───── Text under study ─────

The Women and Equalities Committee has called for UK women to have protections similar to those in Germany after a ‘shocking’ increase in workplace pregnancy discrimination over the past decade.
MPs demand urgent action, calling on the Government to publish an ambitious, detailed plan within the next two years or risk a further rise in pregnant women being forced out of their work. Recommendations include changes to health and safety practices, preventing discriminatory redundancies and an increase in protection for casual, agency and zero-hours workers. Committee Chair Maria Miller commented: “The arrival of a new baby puts family finances under extreme pressure yet, despite this, thousands of expectant and new mothers have no choice but to leave their work because of concerns about the safety of their child or pregnancy discrimination. Shockingly this figure has almost doubled in the last decade, now standing at 54,000. There are now record numbers of women in work in the UK. The economy will suffer unless employers modernise their workplace practices to ensure effective support and protection for expectant and new mums. The Government’s approach has lacked urgency and bite. It needs to set out a detailed plan outlining the specific actions it will take to tackle this unacceptable level of discrimination. This work must be underpinned by concrete targets and changes to laws and protections to increase compliance by employers to improve women’s lives.”
Increased protection from redundancy
Research carried out by the Department for Business, Innovation and Skills (BIS) and the Equality and Human Rights Commission (EHRC) revealed that pregnant women and mothers now face more discrimination at work than they did a decade ago. 11 percent of women reported being either dismissed, made compulsorily redundant when others in their workplace were not, or treated so poorly they felt they had to leave their job. The Committee’s report urges the Government to change the law to give new and expectant mothers additional protection from redundancy. It recommends implementation of a system similar to that used in Germany under which such women can be made redundant only in specified circumstances. Maria Miller commented: “It is difficult to accept the EHRC and Government’s characterisation of this as merely about enforcement and we are persuaded by the evidence that additional protections against discriminatory redundancies are needed.”

───── Record extracts ─────

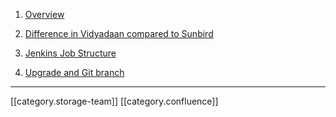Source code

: 
1. [Overview](https://project-sunbird.atlassian.net/wiki/spaces/DevOps/pages/1863581725/Overview)


1. [Difference in Vidyadaan compared to Sunbird](https://project-sunbird.atlassian.net/wiki/spaces/DevOps/pages/1863614494/Difference+in+Vidyadaan+compared+to+Sunbird)


1. [Jenkins Job Structure](https://project-sunbird.atlassian.net/wiki/spaces/DevOps/pages/1863614501/Jenkins+Job+Structure)


1. [Upgrade and Git branch](https://project-sunbird.atlassian.net/wiki/spaces/DevOps/pages/1863843855/Upgrade+and+Git+branch)







*****

[[category.storage-team]] 
[[category.confluence]] 
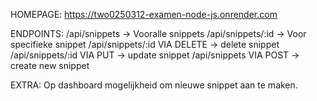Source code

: HOMEPAGE:
https://two0250312-examen-node-js.onrender.com

ENDPOINTS:
/api/snippets -> Vooralle snippets
/api/snippets/:id -> Voor specifieke snippet
/api/snippets/:id VIA DELETE -> delete snippet
/api/snippets/:id VIA PUT -> update snippet
/api/snippets VIA POST -> create new snippet

EXTRA:
Op dashboard mogelijkheid om nieuwe snippet aan te maken.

─────

Questions to answer:
**A.** Turn the entries into a numbered list, from the line with "1. [Jenkins Job" through the last line of the entries, skipping blank lines and leaving out the pictures.
**B.** Carry on the article about workplace pregnancy discrimination from where it stops.
The article and the entries have nothing to do with each other.

Responses for each task:
**A.**
1. 1. [Jenkins Job Structure](https://project-sunbird.atlassian.net/wiki/spaces/DevOps/pages/1863614501/Jenkins+Job+Structure)
2. 1. [Upgrade and Git branch](https://project-sunbird.atlassian.net/wiki/spaces/DevOps/pages/1863843855/Upgrade+and+Git+branch)
3. *****
4. [[category.storage-team]] 
5. [[category.confluence]] 
6. Source code
7. : HOMEPAGE:
8. https://two0250312-examen-node-js.onrender.com
9. ENDPOINTS:
10. /api/snippets -> Vooralle snippets
11. /api/snippets/:id -> Voor specifieke snippet
12. /api/snippets/:id VIA DELETE -> delete snippet
13. /api/snippets/:id VIA PUT -> update snippet
14. /api/snippets VIA POST -> create new snippet
15. EXTRA:
16. Op dashboard mogelijkheid om nieuwe snippet aan te maken.

**B.**
Tribunals and access to justice
During their inquiry MPs heard strong evidence that women were not taking action in large enough numbers to ensure compliance from employers on existing protections. Witnesses argued that the three month time limit on pregnancy and maternity discrimination cases did not recognise the pressures on expectant mothers and the report recommends that the time limit is extended to six months. The Committee also recommends a substantial reduction in tribunal fees for discrimination cases. Maria Miller commented: “The Government’s approach to improving compliance with pregnancy and maternity discrimination law has been confusing. It has stated that it is important to focus on enforcement and yet its main policy focus is awareness-raising and persuasion. It has voiced concern about the low numbers of women taking enforcement action against their employer, but has rejected the EHRC’s recommendations to remove unfair barriers to justice and has no plans to ease the burden of enforcement on women. We agree that it is preferable for workplace disputes to be resolved at the earliest possible stage and that tribunals should be a last resort. However we also recognise the important role that tribunals play in enabling individuals to seek redress, in holding employers to account, and as a wider deterrent.”
Extending maternity-related rights to casual, agency and zero hours workers
The Committee also heard evidence that there is a clear need for new and expectant mothers who are casual, agency and zero-hours workers to be properly protected. The Committee found that women in this group are more likely to report a risk or impact to their health and welfare than other types of worker; more likely to leave their employer as a result of health and safety risks not being resolved; and less likely to feel confident about challenging discriminatory behaviour. Maria Miller commented: “We heard concerning evidence about the experiences of pregnant casual, agency and zero hours workers. While we understand the reason they do not have the same day one rights as employees, employers should not be able to avoid affording regular, long-term workers the same basic rights as employees because they have a different contract type.” The Committee recommends that paid time off for antenatal appointments is extended to all workers after a short qualifying period and that the Government urgently review the pregnancy and maternity-related rights available to casual, agency and zero-hours workers.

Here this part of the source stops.